#### Provided passage

A collection of internationally-oriented US-based groups has released statements on the Paris Agreements. It’s an interesting collection, neither optimist nor pessimistic, and the statement itself is short and focused. We agree on the fundamentals.
Here’s EcoEquity’s blurb:
Tom Athanasiou, executive director of EcoEquity, said “The Paris Agreement is a breakthrough but not yet a success. Not by a long shot. It marks the end of a long international stalemate, but the emergency mobilization we need is still only a hope. What we know for sure is that the Paris regime is nationally driven. As the wealthiest nation on Earth, the US has the responsibility to lead. We certainly have the capacity, and the technology, to do so. The question now is if we can wrest back control of our democracy, and finally act.”
And here’s the statement itself:
NEW YORK — Secretary of State John Kerry plans to join world leaders in the celebratory signing of the Paris climate agreement in New York tomorrow. In lieu of celebration, U.S. civil society leaders are urging the Obama administration to take immediate, aggressive action in order to give the world a fighting chance to meet the agreement’s goals.
The Paris agreement acknowledges the urgent need to keep global warming below 1.5 degrees Celsius above pre-industrial levels to avoid catastrophic climate change, but the greenhouse gas pollution-cutting pledges of signatory countries fall critically short of meeting this critical target.
The U.S. has played a major role in the agreement’s inadequacy. It has refused to do its fair share and take responsibility for the country’s historical contribution to today’s global climate emergency. Instead, the U.S. has unjustly shifted this burden to the developing countries in the Global South and has failed to provide its fair share of financial support to enable developing countries to take meaningful climate action.
To fight the climate crisis, the U.S. must keep fossil fuels in the ground, undertake a clean energy revolution, and provide the Global South with the financial and technological assistance demanded by science, equity, and justice.
SciDev Net has an interesting, and extremely bracing, view of the new Roadmap for a Renewable Energy Future report from the International Renewable Energy Agency. In a nutshell, it says that developing countries that already have a high share of renewable energy in their power mix have it by virtue of “traditional bioenergy” and are unlikely, all else being equal, to grow this share further, this because of a “skyrocketing demand for cheap electricity” that still favors fossils over “modern renewables.”
To be sure,
“many developing countries made huge strides towards deploying renewable technologies over the past decade — but this rise is now leveling off. Instead, these countries are turning towards fossil fuels to meet the energy demands of their citizens.”
“Nicholas Wagner, an IRENA programme officer who helped prepare the report, says countries such as Brazil, Ethiopia, Kenya and Nigeria “have a high share of renewable biomass as part of their energy portfolios.” [This is mostly traditional biomass.] But rather than rapidly building out their infrastructures with modern renewables, these countries have “turned to fossil fuels to power greater demand for heating, cooling and transport, he says.”

########
#### Dataset excerpts

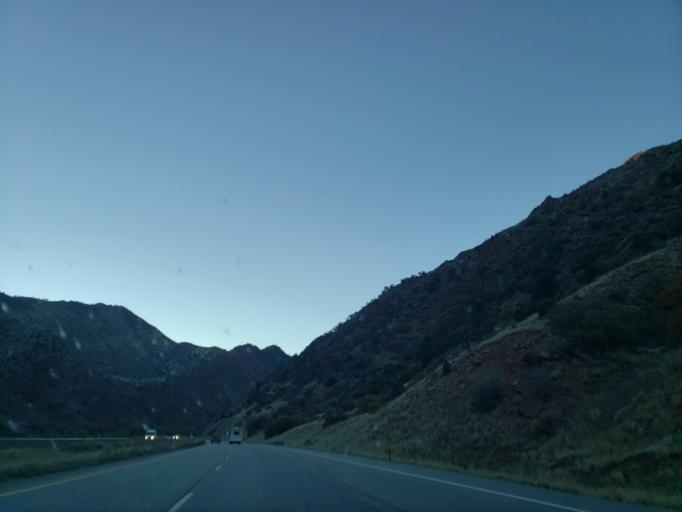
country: US
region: Colorado
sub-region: Garfield County
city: Glenwood Springs
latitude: 39.5656
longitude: -107.4157
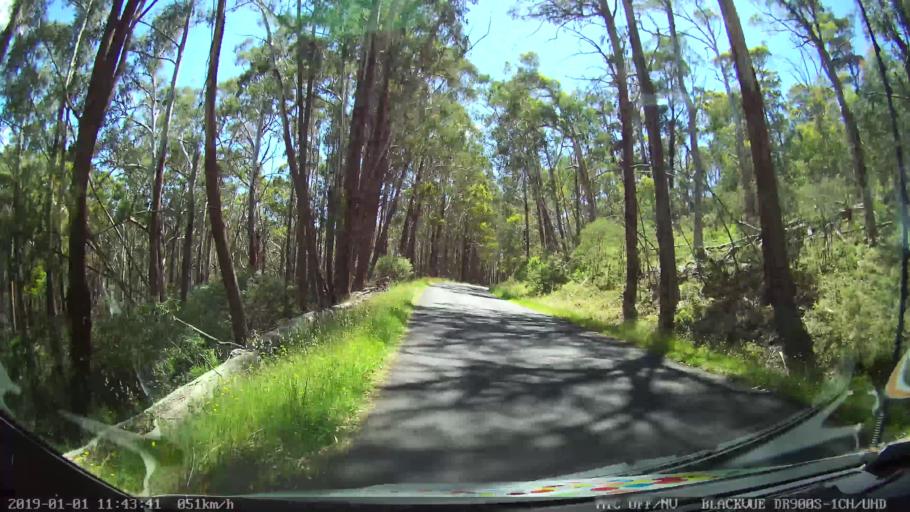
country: AU
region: New South Wales
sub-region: Snowy River
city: Jindabyne
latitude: -35.9043
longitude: 148.3878
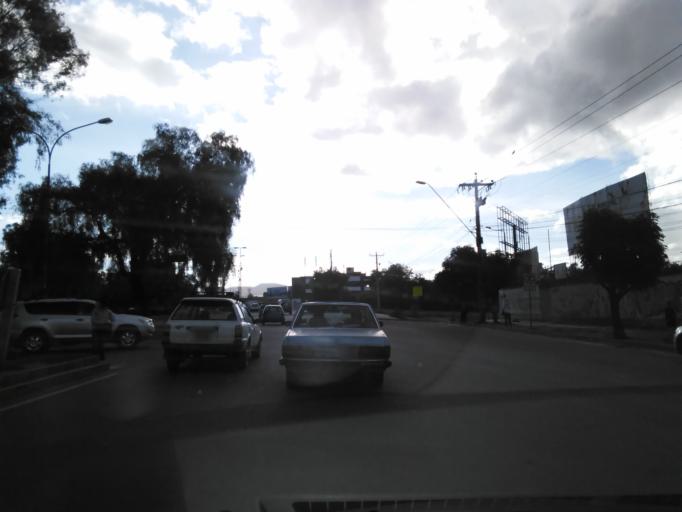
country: BO
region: Cochabamba
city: Cochabamba
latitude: -17.3941
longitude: -66.1683
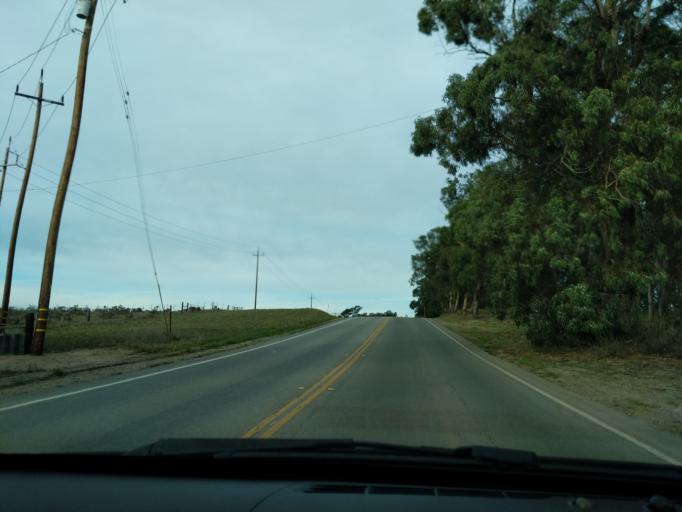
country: US
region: California
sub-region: San Luis Obispo County
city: Callender
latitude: 35.0205
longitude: -120.5635
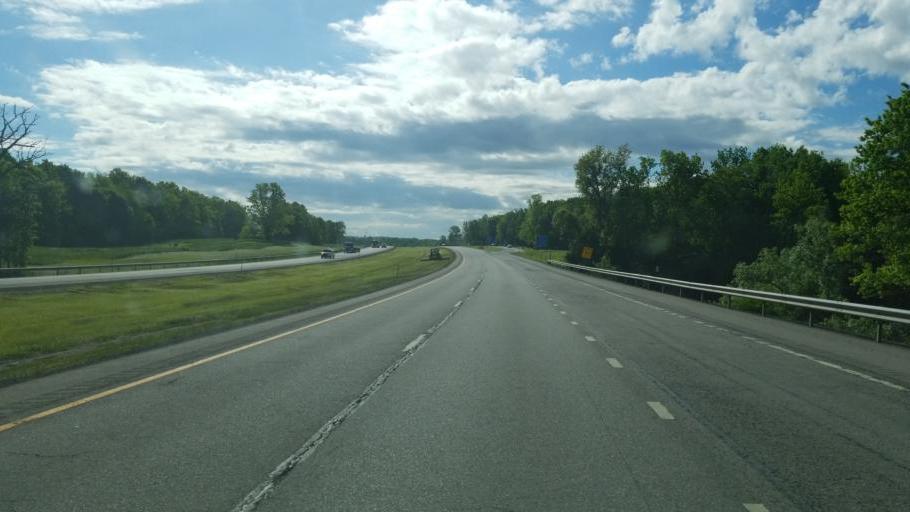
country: US
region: New York
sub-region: Monroe County
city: Pittsford
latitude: 43.0165
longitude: -77.4850
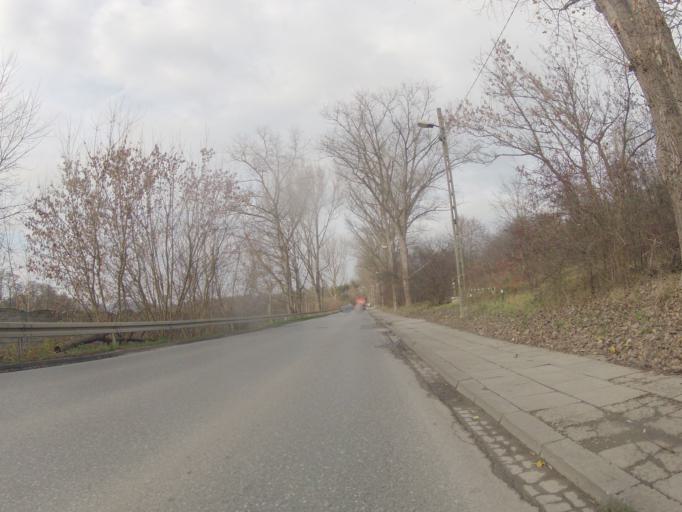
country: PL
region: Lesser Poland Voivodeship
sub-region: Powiat krakowski
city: Rzaska
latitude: 50.0881
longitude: 19.8401
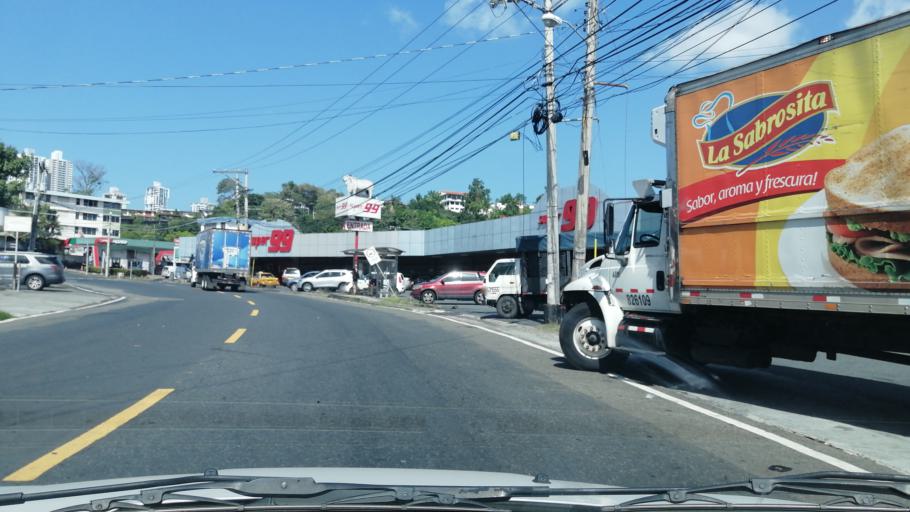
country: PA
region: Panama
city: Panama
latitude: 9.0111
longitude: -79.5247
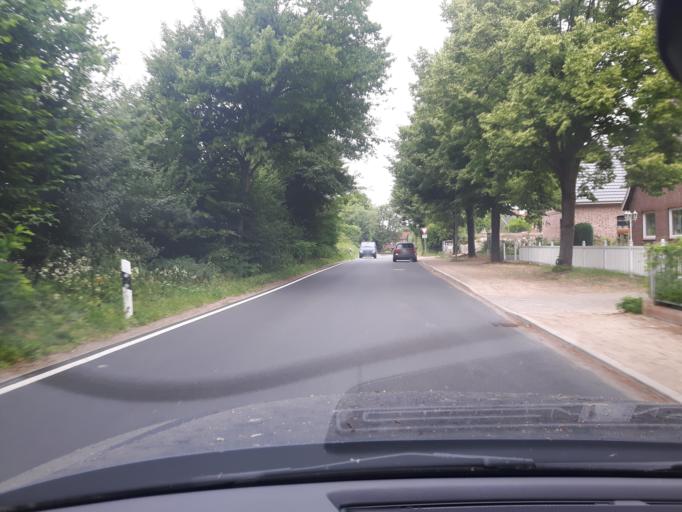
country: DE
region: Schleswig-Holstein
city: Ratekau
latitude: 53.9345
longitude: 10.7835
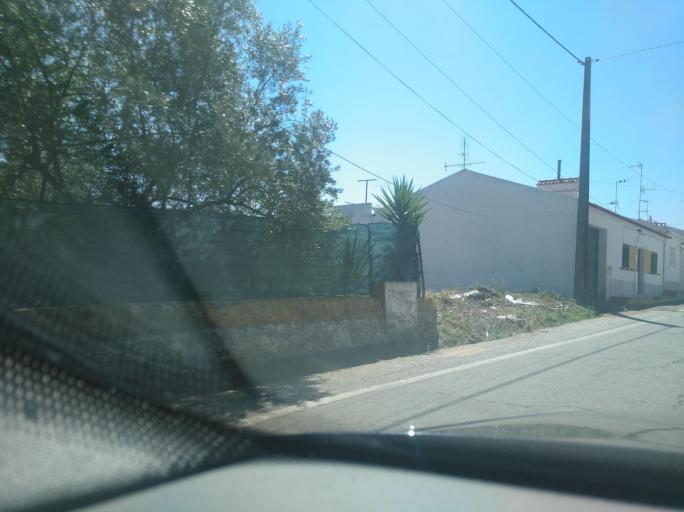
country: PT
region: Portalegre
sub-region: Arronches
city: Arronches
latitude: 38.9636
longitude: -7.3002
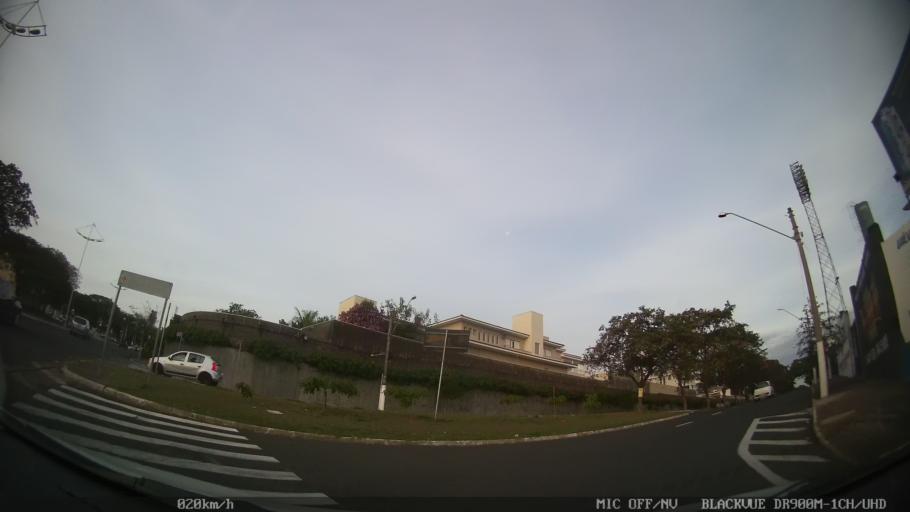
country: BR
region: Sao Paulo
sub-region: Limeira
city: Limeira
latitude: -22.5738
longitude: -47.4127
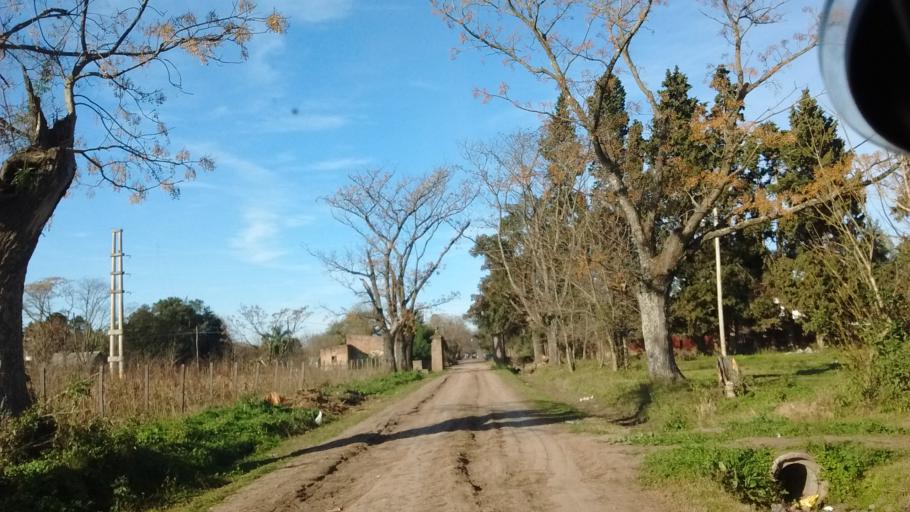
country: AR
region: Santa Fe
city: Funes
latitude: -32.9110
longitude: -60.8169
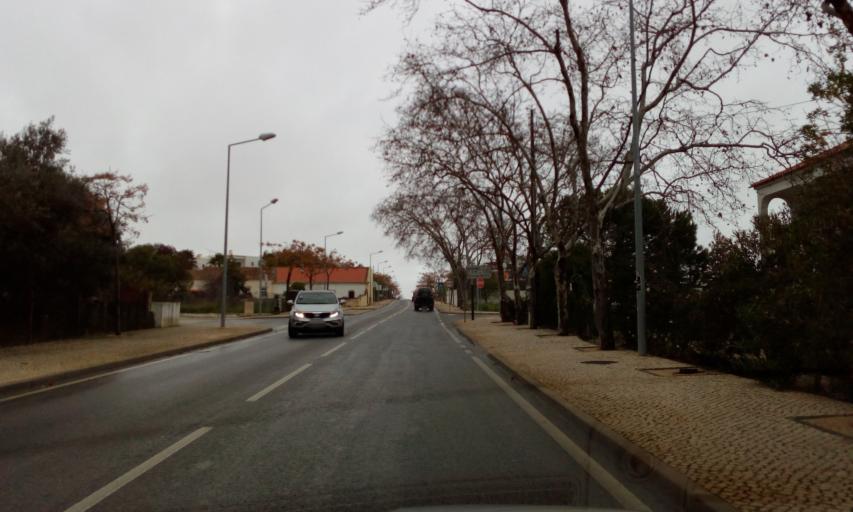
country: PT
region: Faro
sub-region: Albufeira
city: Ferreiras
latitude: 37.1274
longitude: -8.2456
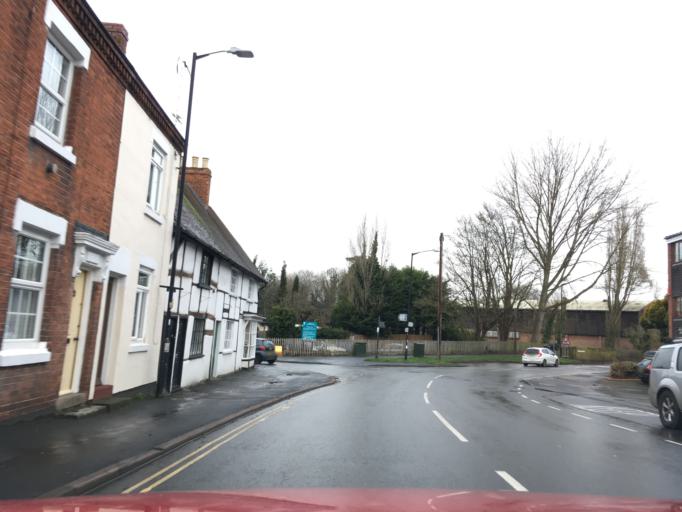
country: GB
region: England
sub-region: Warwickshire
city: Alcester
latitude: 52.2168
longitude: -1.8683
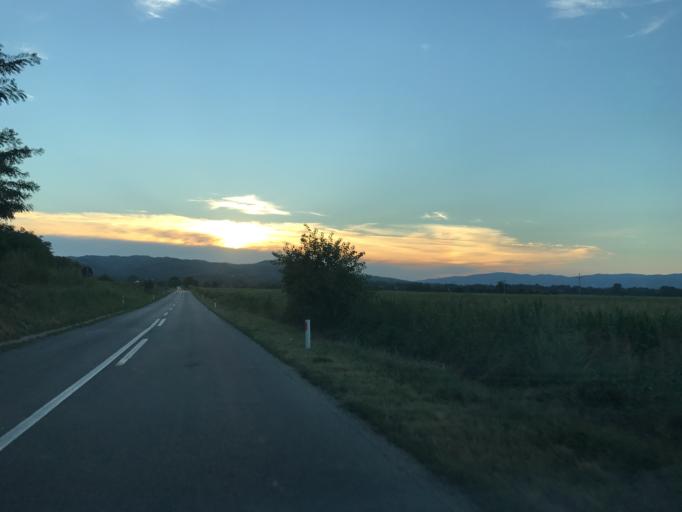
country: RS
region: Central Serbia
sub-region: Branicevski Okrug
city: Veliko Gradiste
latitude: 44.6956
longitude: 21.5531
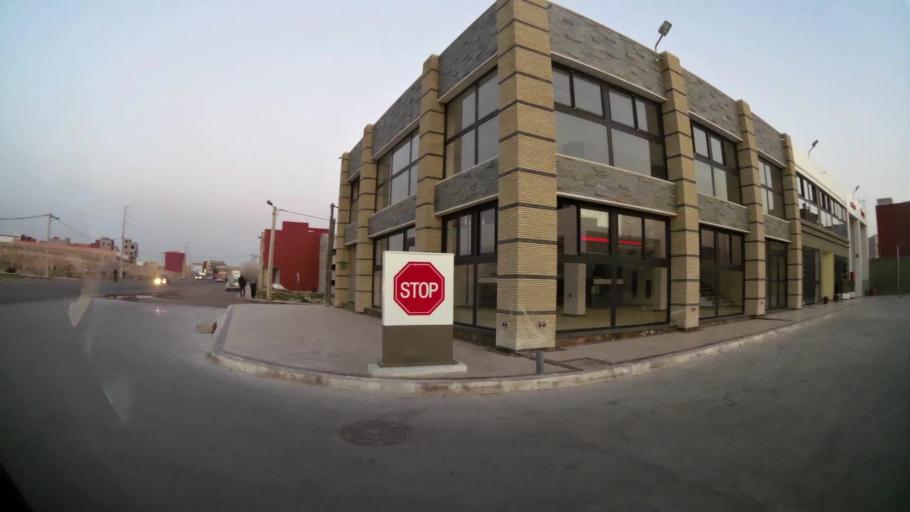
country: MA
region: Souss-Massa-Draa
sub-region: Inezgane-Ait Mellou
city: Inezgane
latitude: 30.3758
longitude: -9.4872
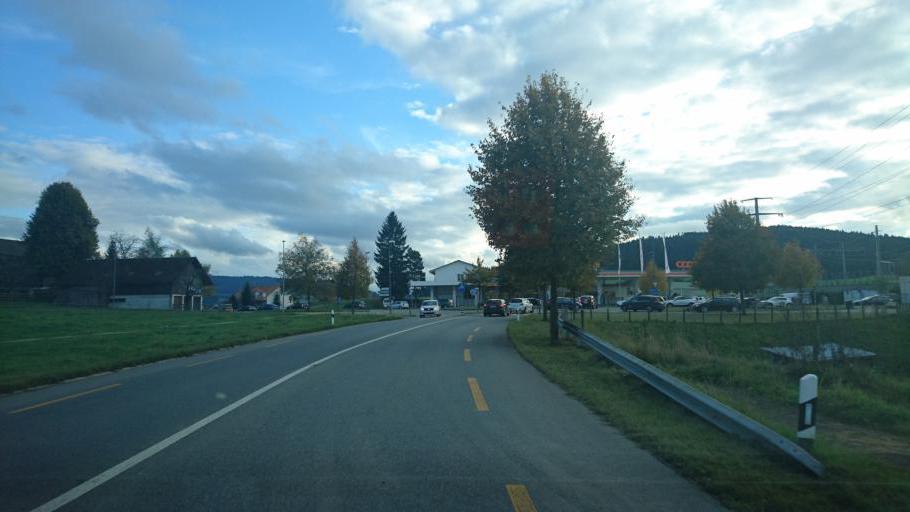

########

* Problems and tasks
1. Reproduce the section of the Paris Agreement passage that begins at the words "The U.S. has played" and stops after the words "equity, and justice.".
2. According to the Paris Agreement passage, below what level does the agreement acknowledge global warming must urgently be kept?

* Expected answers
1.
The U.S. has played a major role in the agreement’s inadequacy. It has refused to do its fair share and take responsibility for the country’s historical contribution to today’s global climate emergency. Instead, the U.S. has unjustly shifted this burden to the developing countries in the Global South and has failed to provide its fair share of financial support to enable developing countries to take meaningful climate action.
To fight the climate crisis, the U.S. must keep fossil fuels in the ground, undertake a clean energy revolution, and provide the Global South with the financial and technological assistance demanded by science, equity, and justice.

2. Below 1.5 degrees Celsius above pre-industrial levels.